With each of these steps it is important to keep some other things to keep in mind:
- DOS is not always where the case is held up.
- Reach out directly, via FOIA, or indirectly (liaison) to the various agencies it may be holding the case: DHS/ICE/CIS/FBI/etc.
- Generally getting angry with DOS gets you nowhere. However, they do sometimes react well to humor (but not always).
- Be understanding and informative, “I understand this is probably not DOS holding up the case, but what can we do about it” or even “After thoroughly reviewing my client’s file I believe this additional information may help you.”
- Be creative: if DHS/ICE or FBI is who held up your case for background checks, then why are you only contacting or suing DOS? if you are bringing a new spouse but the petitioner is still living with the ex-spouse, why aren’t you encouraging your client to move somewhere else or kick the ex-spouse out? If the delays are caused by inadequate resources at the agency, then challenge the increase in agency work paired with the reduction in resources.

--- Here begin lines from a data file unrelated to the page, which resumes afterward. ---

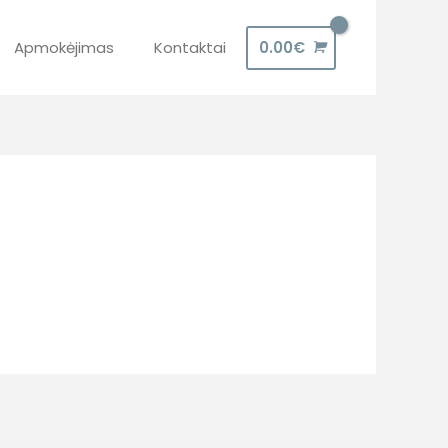
Apmokėjimas
Kontaktai
0.00
€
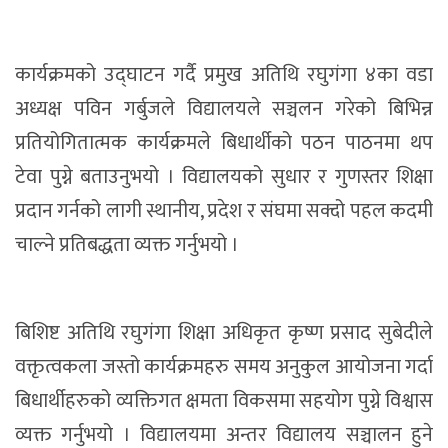
कार्यक्रमको उद्घाटन गर्दै प्रमुख अतिथि रघुगंगा ४का वडा
अध्यक्ष पविन गर्बुजले विद्यालयले सञ्चलन गरेको बिभिन्न
प्रतियोगितात्मक कार्यक्रमले बिधार्थीको पठन पाठनमा थप
टेवा पुग्ने बताउनुभयो । विद्यालयको सुधार र गुणस्तर शिक्षा
प्रदान गर्नको लागी स्थानीय, प्रदेश र संघमा सक्दो पहल कदमी
चाल्ने प्रतिबद्धता व्यक्त गर्नुभयो ।
बिशिष्ट अतिथि रघुगंगा शिक्षा अधिकृत कृष्ण प्रसाद सुबेदीले
वक्तृत्वकला जस्तो कार्यक्रमहरु समय अनुकुल आयोजना गर्दा
बिधार्थीहरुको व्यक्तिगत क्षमता विकसमा सहयोग पुग्ने विश्वास
व्यक्त गर्नुभयो । विद्यालयमा अन्तर विद्यालय सञ्चालन हुने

- Embassies often send emails at the start of their day and if you respond immediately may carry out a conversation rather than re-queue you for later communication.

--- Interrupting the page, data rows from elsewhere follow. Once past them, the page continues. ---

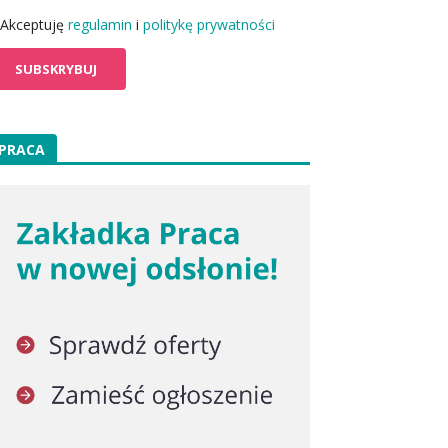
Akceptuję
regulamin
i
politykę prywatności
PRACA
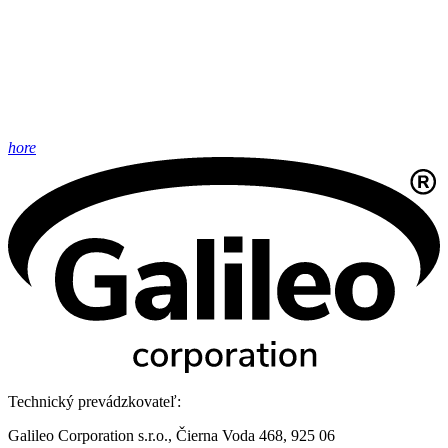
hore
Technický prevádzkovateľ:
Galileo Corporation s.r.o., Čierna Voda 468, 925 06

Managing client expectations.
Every client and every population of people respond differently to these delays. In my practice, I find the following actions to be the most useful to reducing client anxiety.
- Be upfront, if you think a case is likely to be hit by administrative processing or even if the individual’s from a demographic that commonly is hit by it, warn them when you start the case and throughout its processing. I regularly tell my clients from countries with additional complications that there case could easily take twice as long as their friend’s case and up to a year at the consulate.
- Keep the client informed by sending a quick status update (email and text are great) simply saying, “I checked in on the status again” or “I will next check the status in X days.” When client’s have a realistic timely and expectation, they are more likely to sit back and wait rather than call you constantly.
- Be honest, if the additional processing makes you angry tell the client “I get so frustrated by cases that get stuck like this.” or if you simply do not know what is going on, “I don’t know why your case is stuck, but I know things we can do to try and figure it out or unstick it. But please understand we may never know why it stalled out like this.”
Finally, always remember to take a break, because this work can be quite stressful.